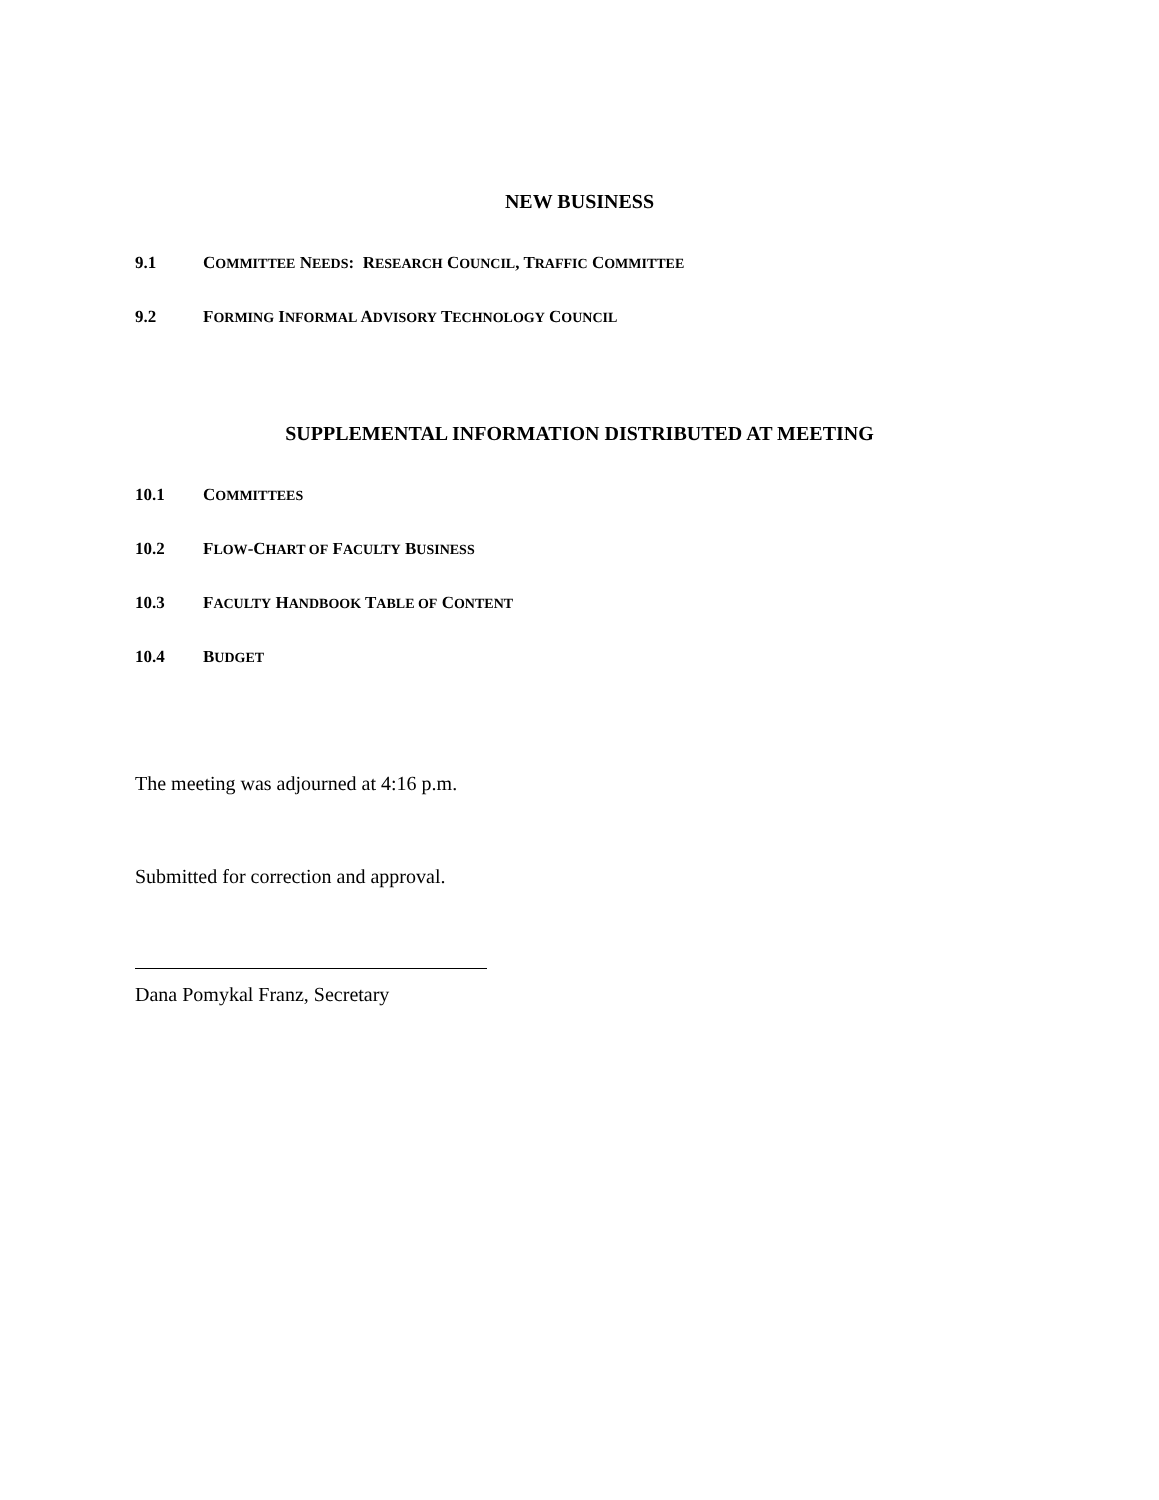NEW BUSINESS
9.1 COMMITTEE NEEDS: RESEARCH COUNCIL, TRAFFIC COMMITTEE
9.2 FORMING INFORMAL ADVISORY TECHNOLOGY COUNCIL
SUPPLEMENTAL INFORMATION DISTRIBUTED AT MEETING
10.1 COMMITTEES
10.2 FLOW-CHART OF FACULTY BUSINESS
10.3 FACULTY HANDBOOK TABLE OF CONTENT
10.4 BUDGET
The meeting was adjourned at 4:16 p.m.
Submitted for correction and approval.
Dana Pomykal Franz, Secretary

• Work item: Repeat exactly the lines from the first line of the records above through the line containing "10.4 BUDGET", leaving out the pictures.

• Reply to the task:
NEW BUSINESS
9.1 COMMITTEE NEEDS: RESEARCH COUNCIL, TRAFFIC COMMITTEE
9.2 FORMING INFORMAL ADVISORY TECHNOLOGY COUNCIL
SUPPLEMENTAL INFORMATION DISTRIBUTED AT MEETING
10.1 COMMITTEES
10.2 FLOW-CHART OF FACULTY BUSINESS
10.3 FACULTY HANDBOOK TABLE OF CONTENT
10.4 BUDGET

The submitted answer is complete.